James Fleckenstein, MD, senior author and associate professor of medicine and molecular microbiology at Washington University in St. Louis, and colleagues have made strides in understanding the association between blood group and cholera severity. Studying “the effect of cholera toxin on enteroids—a cell culture model derived from ileal and colonic stem cells”—allowed the team to “compare responses of cholera toxin-stimulated enteroids in blood type O donors and responses of identically stimulated enteroids” from donors with blood type A.

The researchers found a “significantly greater cyclic adenosine monophosphate response to cholera toxin in enteroids derived from blood type O stem cells. [They] then demonstrated a similar effect after converting a blood type A-derived cell line to a blood type O phenotypic cell, using clustered regularly interspaced short palindromic repeats technology to alter the gene that controls glycosylation of the ABO blood group glycans.”

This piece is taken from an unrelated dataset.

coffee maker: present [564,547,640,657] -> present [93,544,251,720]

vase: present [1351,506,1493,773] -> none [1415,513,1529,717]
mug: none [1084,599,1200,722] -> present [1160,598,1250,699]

According to the researchers, these “results provide convincing evidence that cholera toxin exerts a more potent effect on cells expressing blood type O-associated glycan.” Given the “epidemiologic observation that blood type O” only makes the disease more severe, and does not put a person in the blood group O at higher risk for infection, this fits, however it does not identify a precise mechanism by which cholera toxin induces such a severe response.

This study coincides with recently published work by Heggelund and his team, who reported the first high resolution crystal structure of cholera toxin bound to A and O blood group glycans. Although that research did not evaluate the cellular response to cholera toxin, the authors showed that the toxin binds to the blood group O in multiple orientations and with greater affinity.

Intriguingly, the ABO blood group determinant is not the primary receptor for cholera toxin. Instead, cellular response to cholera toxin is derived from the high-affinity binding to the cognate GM1 ganglioside receptor.

It is still unclear how “affinity and orientation of binding to the ABO-related blood antigens impacts the cellular response to cholera toxin.” However, the authors conclude, “[a]n improved understanding of the molecular mechanisms of this long-observed genetic predisposition to this ancient disease will lead to new approaches for combating this globally important pathogen.”

Editor's note: ContagionLive originally reported that Dr. Fleckenstein was located at Washington State University. That information was incorrect. The article had been updated to reflect his correct institution: Washington University in St. Louis.